TEXTO FORNECIDO:

▬▬▬▬▬▬

O político de direita, aliado do ex-presidente Álvaro Uribe,  iajou aos EUA para uma extensa agenda de compromissos, na semana passada, ao mesmo tempo em que eram divulgados resultados alarmantes de dois levantamentos sobre o assunto: um do Gabinete Nacional de Controle de Drogas (ONDCP, em inglês) americano e outro do Escritório das Nações Unidas para Drogas e Crime (UNODC, em inglês).

Segundo estimativas do ONDCP, a área de cultivo de coca na Colômbia expandiu-se 11% em 2017, alcançando 209 mil hectares, em seu mais elevado nível histórico. A capacidade de produção de cocaína no país, segundo o organismo americano, teria aumentado 19%, de 772 toneladas (2016) para 921 toneladas (2017). Para o UNODC, a produção global de cocaína em 2016 “alcançou o maior nível já registrado”, com uma estimativa de 1.410 toneladas e um aumento de 25% em relação a 2015. Na Colômbia, segundo o órgão, ela cresceu em mais de um terço entre 2015 e 2016, chegando a 866 toneladas. Dos 213 mil hectares dedicados ao plantio de coca em todo o mundo, 69% estão na Colômbia.

Duque assegurou ter recebido o apoio das autoridades americanas à estratégia traçada para reverter o aumento do cultivo de coca nos próximos dois anos. Sem falar da necessidade de implementar a cláusula do acordo de paz que trata da substituição de cultivos, o presidente colombiano anunciou que busca “combinação de segurança e desenvolvimento social” para retomar os resultados obtidos entre 2010 e 2012, quando as plantações ilícitas não excediam 50 mil hectares. Também anunciou a disposição de usar drones para pulverizar herbicidas, desde que não usem produtos químicos proibidos pelo Tribunal Constitucional, que os danos a terceiros sejam mitigados e que ferramentas de precisão sejam aprimoradas.

Negociações


Na viagem a Washington, Duque explicou a política que pretende adotar durante audiências com o secretário de Estado Mike Pompeo; o senador republicano Marco Rubio; a diretora da Agência Central de Inteligência (CIA), Gina Haspel; o conselheiro de Segurança Nacional, John Bolton; e o secretário-geral da Organização dos Estados Americanos (OEA), Luis Almagro. “Minha maior satisfação é que o Congresso, o secretário de Estado e as agências governamentais com os quais falamos confiam na agenda que estamos propondo para a Colômbia, para que possamos ser muito efetivos contra as drogas nos próximos dois anos”, disse.

▬▬▬▬▬▬

TRECHO DE DADOS:
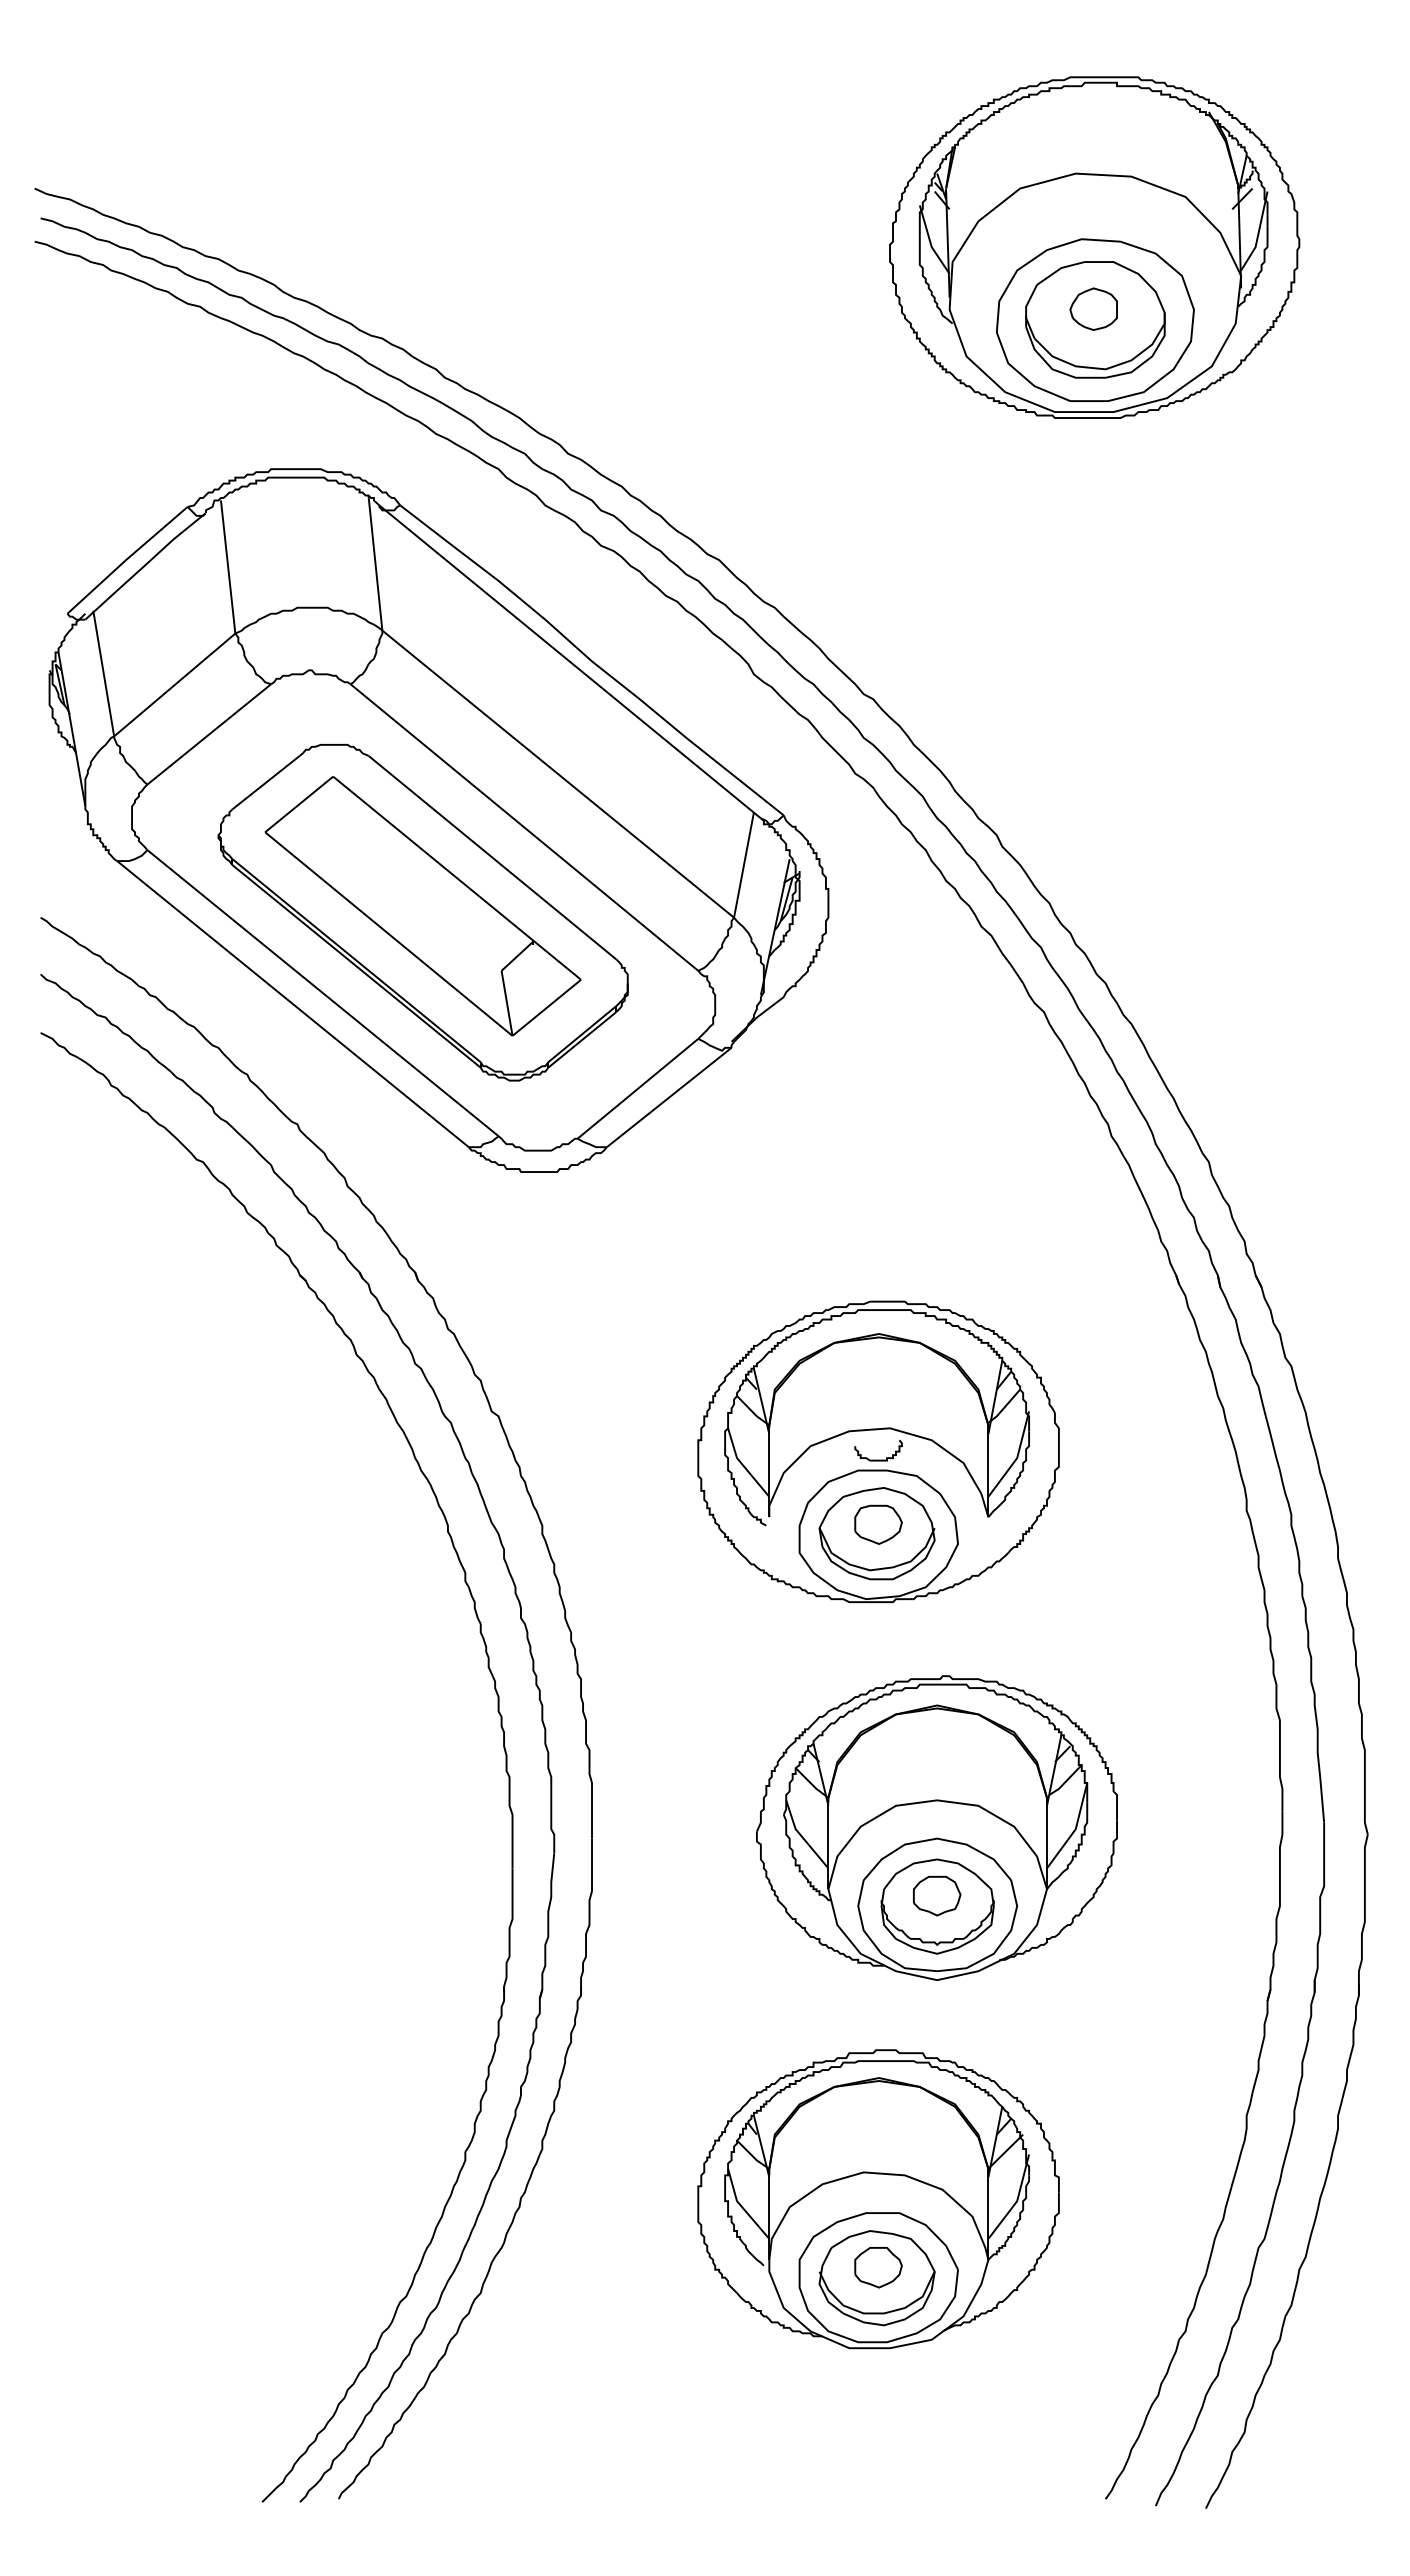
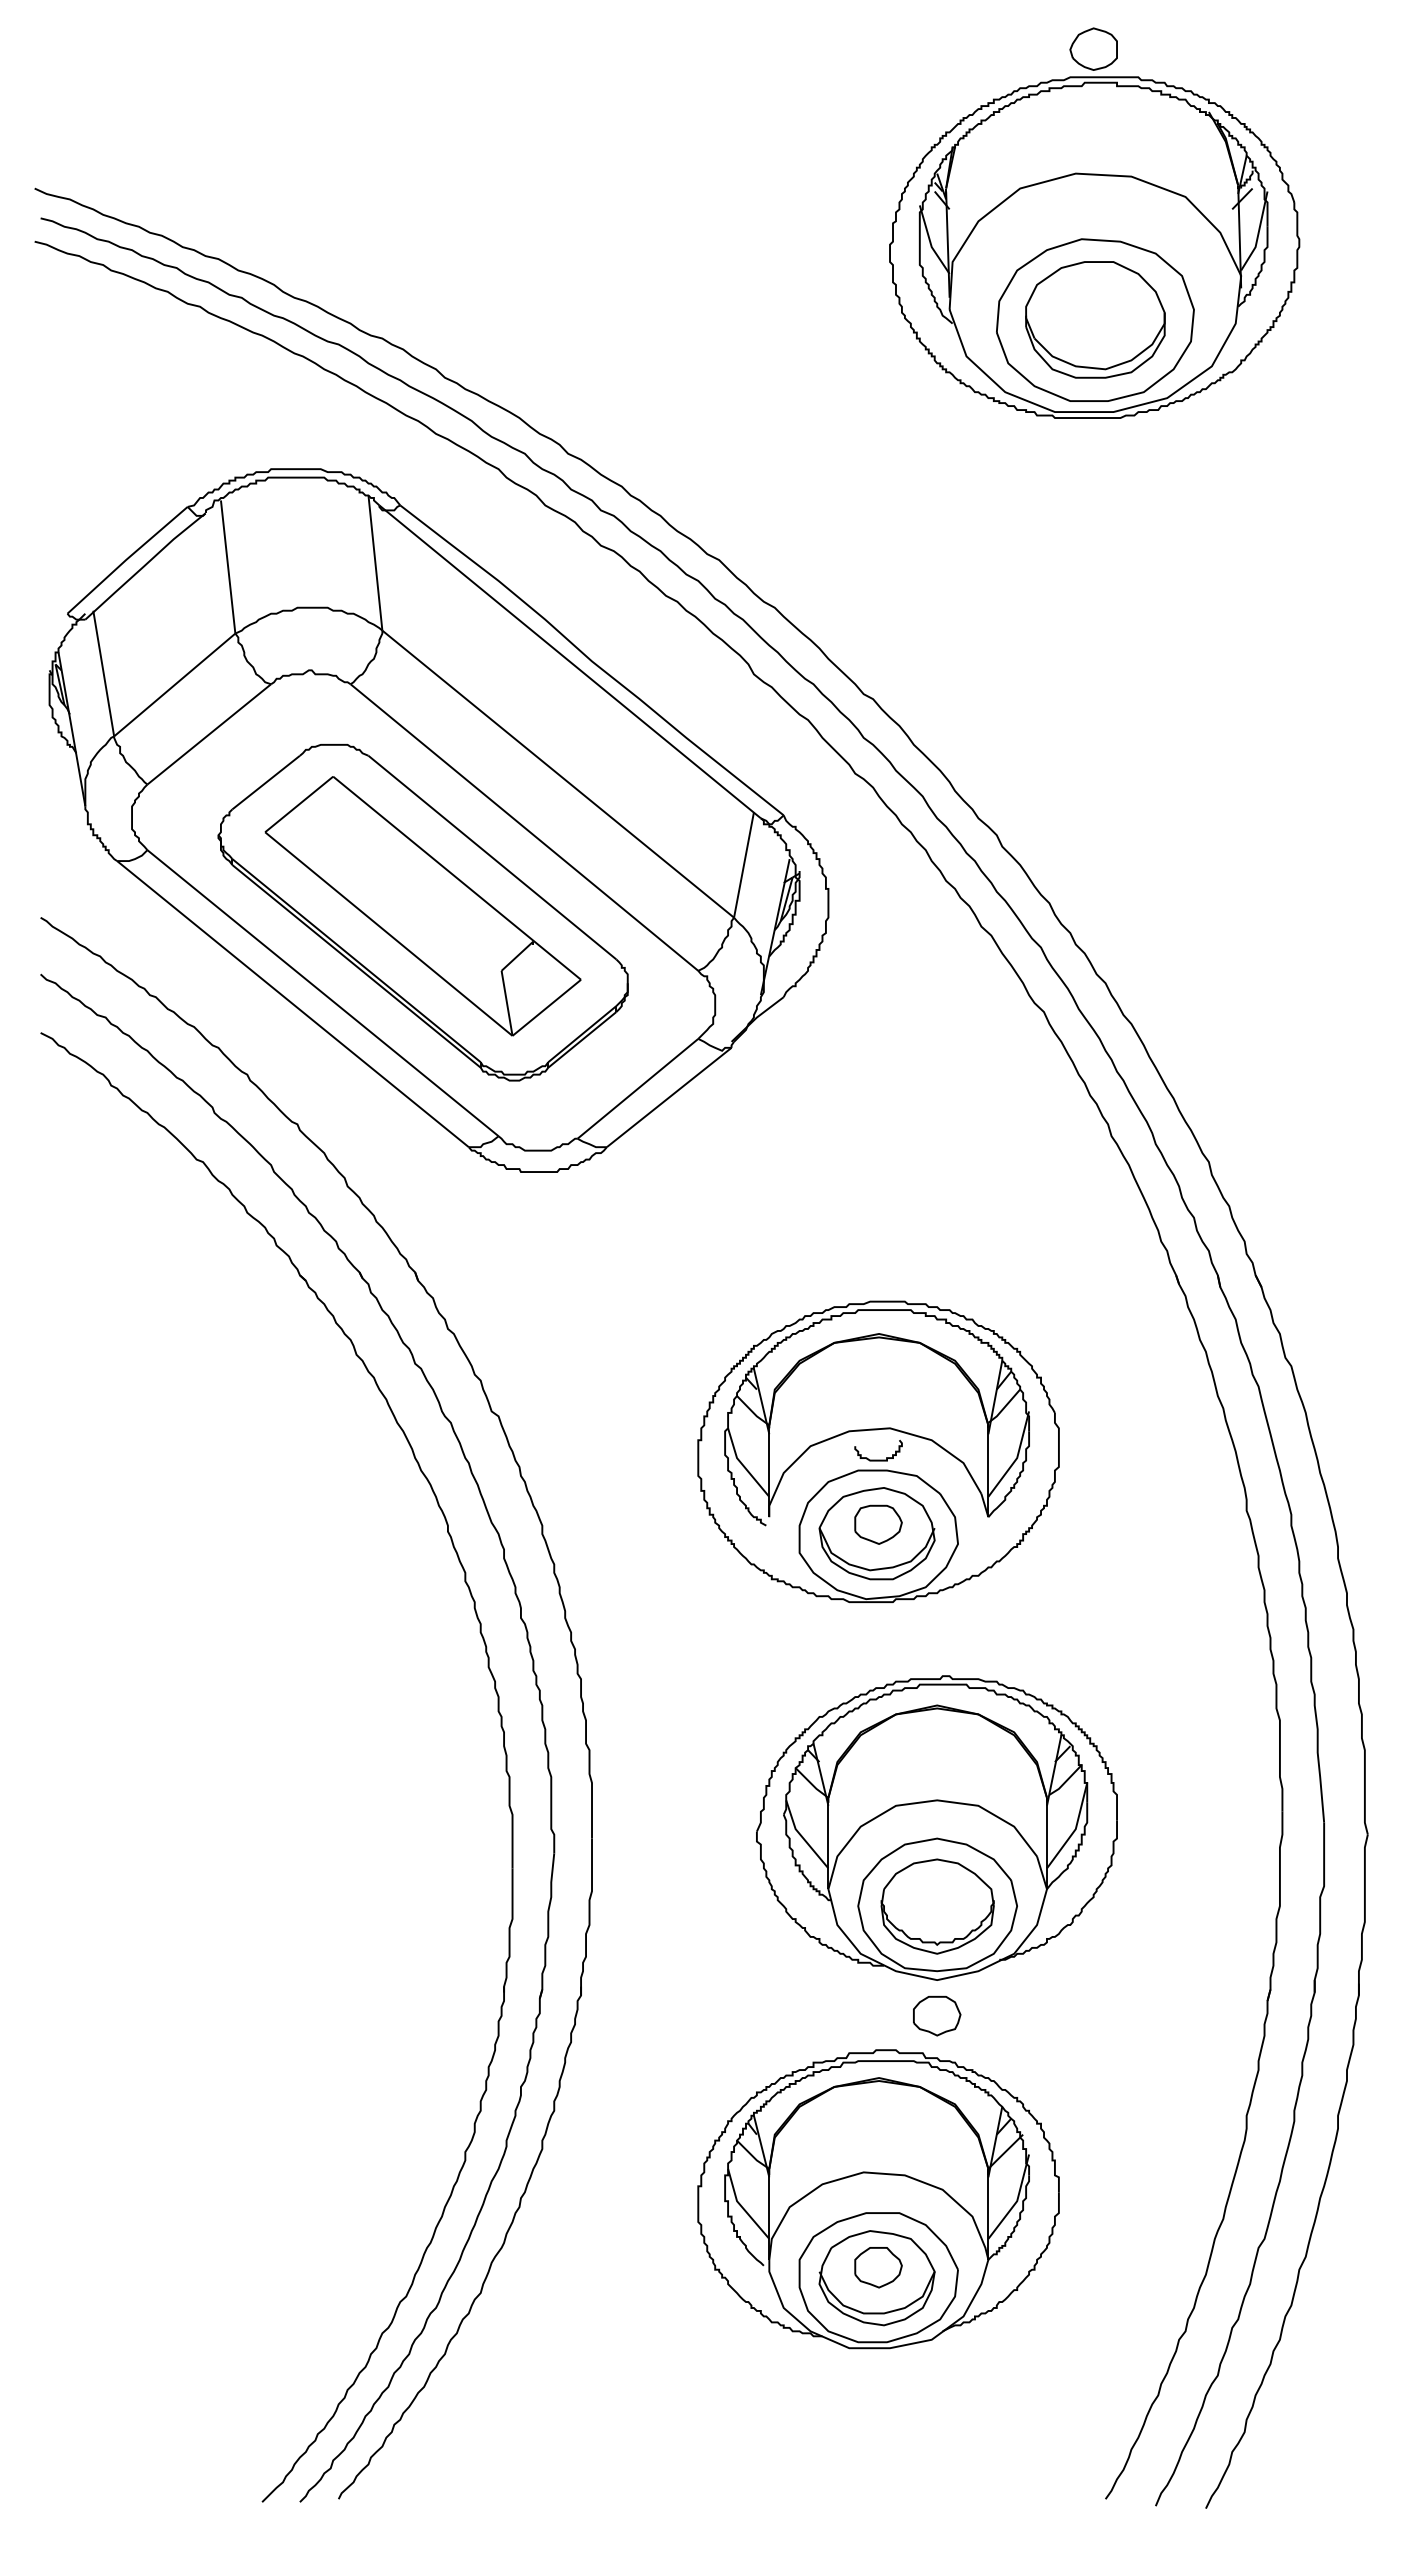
part at (1093, 308) position: (1093, 308) -> (1093, 48)
part at (937, 1895) position: (937, 1895) -> (937, 2015)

▬▬▬▬▬▬

INSTRUÇÃO: Prossiga com a redação do texto sobre o cultivo de coca na Colômbia e a viagem de Duque a Washington, a partir da última frase apresentada.

RESPOSTA:
Duque partiu para os EUA dias depois de receber um telefonema em que o vice-presidente americano, Mike Pence, o parabenizou pela vitória eleitoral e cobrou empenho nas ações antidrogas. De acordo com a Casa Branca, Pence reforçou “a necessidade de se mover de forma decisiva para cortar a produção e o tráfico de drogas”.

A nova onda de pressão americana sobre Bogotá ocorre após quase duas décadas de execução do Plano Colômbia, por meio do qual os EUA investiram bilhões de dólares para equipar e treinar as forças oficiais colombianas na guerra contra o narcotráfico. Longe desses objetivos, porém, foi acrescentada ao projeto a intervenção militar estrangeira no crônico conflito envolvendo a polícia e o Exército contra  as guerrilhas de esquerda (Farc e ELN) e grupos paramilitares de direita. Depois de diminuírem por vários anos seguidos, tanto o cultivo de coca quanto a produção de cocaína têm aumentado drasticamente nos últimos cinco anos, um aspecto crucial e doloroso da relação do país com os EUA.

Mercado dá as cartas


O professor Alexander Gillespie, da universidade neozelandeza de Waikato, afirmou que, embora Washington pressione a Colômbia a frear a produção e o tráfico de drogas, uma das raízes do problema está justamente nos Estados Unidos, onde o número de novos usuários de cocaína cresceu 81% desde 2013. O total de mortes por overdose da droga duplicou no mesmo período, segundo o Gabinete Nacional de Controle de Drogas (ONDCP, em inglês).

“Não há novidades nessa divulgação sobre o aumento do cultivo e da produção de cocaína na Colômbia. É apenas uma tendência continuada de mais usuários de drogas e mais demanda a cada ano”, afirmou Gillespie ao Correio. “A droga corresponde à demanda, e é preciso perceber que a pureza da cocaína está aumentando e o preço, caindo. Ambos são indicativos de mais, não de menos oferta”, continuou, observando que o aumento do consumo de cocaína é um fenômeno mundial. A Colômbia responde por 70% do fornecimento.

Para Benjamin Smith, professor da Universidade de Warwick, no Reino Unido, “desde que o presidente Nixon anunciou a guerra às drogas, em 1971, ela continha uma certeza: uma completa incapacidade de alcançar os objetivos declarados”. Na opinião do estudioso, “enquanto os gastos com a proibição das drogas aumentaram, o uso aumentou, a variedade de narcóticos orgânicos e artificiais aumentou e o preço dos remédios diminuiu”, observou.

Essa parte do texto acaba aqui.